** Data for processing follows **
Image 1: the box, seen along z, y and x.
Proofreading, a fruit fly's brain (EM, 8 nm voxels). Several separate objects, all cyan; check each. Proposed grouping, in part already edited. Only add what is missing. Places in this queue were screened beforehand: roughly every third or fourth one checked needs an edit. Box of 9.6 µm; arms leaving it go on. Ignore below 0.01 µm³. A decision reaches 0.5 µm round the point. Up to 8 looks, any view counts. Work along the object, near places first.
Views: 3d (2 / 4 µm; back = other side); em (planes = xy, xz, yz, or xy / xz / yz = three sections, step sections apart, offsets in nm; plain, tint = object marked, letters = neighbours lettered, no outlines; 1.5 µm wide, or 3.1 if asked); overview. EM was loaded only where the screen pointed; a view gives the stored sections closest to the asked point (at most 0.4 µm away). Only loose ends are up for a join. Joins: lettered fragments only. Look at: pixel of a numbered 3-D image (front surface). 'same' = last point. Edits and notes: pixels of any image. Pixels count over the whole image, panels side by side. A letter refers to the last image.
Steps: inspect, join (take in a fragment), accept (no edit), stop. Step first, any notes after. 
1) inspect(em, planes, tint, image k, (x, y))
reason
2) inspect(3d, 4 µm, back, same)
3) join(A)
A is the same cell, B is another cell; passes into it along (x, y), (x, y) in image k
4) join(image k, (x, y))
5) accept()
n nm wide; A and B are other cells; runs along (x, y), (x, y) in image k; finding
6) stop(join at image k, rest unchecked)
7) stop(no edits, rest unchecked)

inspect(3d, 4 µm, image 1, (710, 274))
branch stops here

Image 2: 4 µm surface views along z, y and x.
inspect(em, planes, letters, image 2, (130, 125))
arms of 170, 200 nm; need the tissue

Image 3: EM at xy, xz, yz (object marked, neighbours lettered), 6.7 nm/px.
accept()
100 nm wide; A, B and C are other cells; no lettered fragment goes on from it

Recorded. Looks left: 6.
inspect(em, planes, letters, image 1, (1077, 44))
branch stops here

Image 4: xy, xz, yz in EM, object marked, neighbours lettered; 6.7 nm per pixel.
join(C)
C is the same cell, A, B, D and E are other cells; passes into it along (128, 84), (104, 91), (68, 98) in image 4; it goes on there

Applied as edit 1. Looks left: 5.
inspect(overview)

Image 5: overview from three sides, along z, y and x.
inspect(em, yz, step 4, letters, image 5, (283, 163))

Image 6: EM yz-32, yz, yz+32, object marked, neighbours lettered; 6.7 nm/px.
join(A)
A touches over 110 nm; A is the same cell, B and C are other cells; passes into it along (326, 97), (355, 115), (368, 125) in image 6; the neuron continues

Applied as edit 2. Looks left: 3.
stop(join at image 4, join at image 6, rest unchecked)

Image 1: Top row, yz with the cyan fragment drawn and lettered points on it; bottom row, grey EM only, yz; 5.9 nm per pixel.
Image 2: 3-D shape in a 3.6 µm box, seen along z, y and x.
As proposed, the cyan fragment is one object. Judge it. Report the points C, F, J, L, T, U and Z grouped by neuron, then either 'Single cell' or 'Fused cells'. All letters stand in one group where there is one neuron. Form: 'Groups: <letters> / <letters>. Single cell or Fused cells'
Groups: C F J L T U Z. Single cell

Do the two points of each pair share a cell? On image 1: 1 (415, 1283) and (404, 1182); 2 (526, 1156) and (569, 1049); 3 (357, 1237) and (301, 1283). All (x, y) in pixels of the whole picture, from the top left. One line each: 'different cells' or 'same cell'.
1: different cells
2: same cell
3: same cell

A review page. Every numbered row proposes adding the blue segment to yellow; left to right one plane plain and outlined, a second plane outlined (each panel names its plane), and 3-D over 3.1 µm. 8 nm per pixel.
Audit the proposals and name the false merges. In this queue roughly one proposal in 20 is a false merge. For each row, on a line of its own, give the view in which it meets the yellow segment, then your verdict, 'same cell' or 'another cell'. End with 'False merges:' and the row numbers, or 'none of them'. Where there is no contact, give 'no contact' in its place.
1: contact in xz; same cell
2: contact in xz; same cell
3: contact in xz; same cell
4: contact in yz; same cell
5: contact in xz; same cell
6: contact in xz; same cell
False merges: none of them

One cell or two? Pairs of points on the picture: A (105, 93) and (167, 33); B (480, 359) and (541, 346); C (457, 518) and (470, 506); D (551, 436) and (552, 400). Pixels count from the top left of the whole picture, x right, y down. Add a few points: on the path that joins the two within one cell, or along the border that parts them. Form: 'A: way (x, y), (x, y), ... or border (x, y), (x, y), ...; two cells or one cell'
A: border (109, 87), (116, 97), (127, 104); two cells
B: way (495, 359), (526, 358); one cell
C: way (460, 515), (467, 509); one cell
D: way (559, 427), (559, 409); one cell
** End of Data for processing **
What is being asked: Extract every line containing the string "numbered" from the material.

Reply:
Views: 3d (2 / 4 µm; back = other side); em (planes = xy, xz, yz, or xy / xz / yz = three sections, step sections apart, offsets in nm; plain, tint = object marked, letters = neighbours lettered, no outlines; 1.5 µm wide, or 3.1 if asked); overview. EM was loaded only where the screen pointed; a view gives the stored sections closest to the asked point (at most 0.4 µm away). Only loose ends are up for a join. Joins: lettered fragments only. Look at: pixel of a numbered 3-D image (front surface). 'same' = last point. Edits and notes: pixels of any image. Pixels count over the whole image, panels side by side. A letter refers to the last image.
A review page. Every numbered row proposes adding the blue segment to yellow; left to right one plane plain and outlined, a second plane outlined (each panel names its plane), and 3-D over 3.1 µm. 8 nm per pixel.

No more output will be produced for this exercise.